Dr. Scott Borinstein, the pediatric oncologist who treated Ashley, said hers is the first teenage case of breast cancer that he has seen in his three years at Monroe Carell Jr. Children’s Hospital at Vanderbilt. Only about 5 percent of the breast cancers diagnosed in women in the United States are in females under the age of 40, said Susan Brown, managing director of community health for Susan G. Komen for the Cure.

“The incidences of breast cancer in a teenager are so exceedingly rare that they are almost not counted,” Brown said.

Breast cancer did not seem plausible when Ashley first noticed the lump in November. She shared her secret three months later.

“It started scaring me because it started rotating and stuff,” she said. “I finally just told my mom that I had something in my breast that wasn’t normal.”

Within days, she was undergoing a lumpectomy.
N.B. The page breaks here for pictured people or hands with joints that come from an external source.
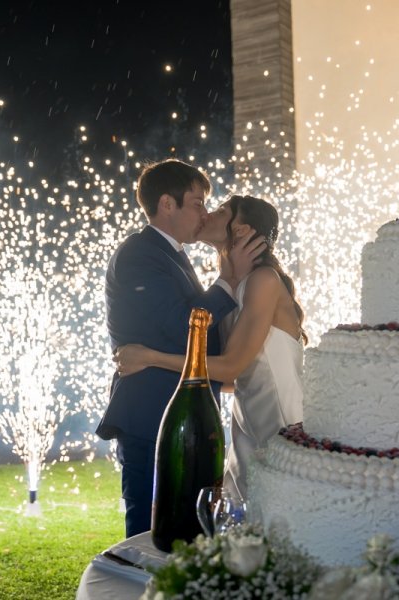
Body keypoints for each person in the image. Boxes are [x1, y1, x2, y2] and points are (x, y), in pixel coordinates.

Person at [96, 160, 264, 538]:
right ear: (167, 204)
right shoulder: (141, 254)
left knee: (188, 529)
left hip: (183, 414)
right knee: (148, 532)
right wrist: (227, 280)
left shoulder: (171, 254)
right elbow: (181, 326)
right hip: (152, 413)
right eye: (197, 202)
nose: (204, 213)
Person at [115, 195, 306, 500]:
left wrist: (151, 358)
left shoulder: (263, 281)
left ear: (241, 230)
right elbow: (229, 378)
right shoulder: (233, 290)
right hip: (247, 422)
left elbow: (230, 366)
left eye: (219, 211)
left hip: (279, 421)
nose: (207, 214)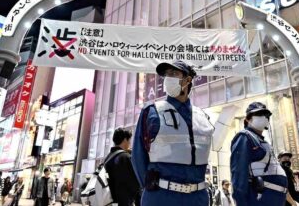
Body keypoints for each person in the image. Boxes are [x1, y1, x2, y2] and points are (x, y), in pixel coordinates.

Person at [132, 60, 215, 206]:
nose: (168, 78)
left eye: (174, 73)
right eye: (166, 75)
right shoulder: (151, 112)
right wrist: (150, 187)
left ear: (188, 80)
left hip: (198, 198)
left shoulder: (203, 116)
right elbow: (138, 156)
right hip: (161, 196)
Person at [231, 102, 288, 206]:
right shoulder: (244, 137)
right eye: (258, 114)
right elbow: (238, 174)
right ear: (248, 119)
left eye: (265, 115)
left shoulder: (263, 142)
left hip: (274, 199)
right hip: (259, 200)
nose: (263, 118)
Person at [105, 128, 140, 206]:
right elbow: (135, 184)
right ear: (125, 140)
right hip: (123, 202)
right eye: (129, 140)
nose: (129, 143)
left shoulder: (108, 158)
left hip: (109, 201)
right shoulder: (126, 157)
One of the doctors assured her mother, Kim Dobson, that the chances of the tumor turning out to be malignant were so remote that he would “bet his house” against a cancer diagnosis.

Then Dobson got the call.

“I was at work by myself and fell out of my chair,” she said. “I just couldn’t believe it.”

Her daughter did not have to undergo radiation or chemotherapy, but there would be medical bills for the mastectomy and lost paychecks, plus a breast reconstruction surgery looming.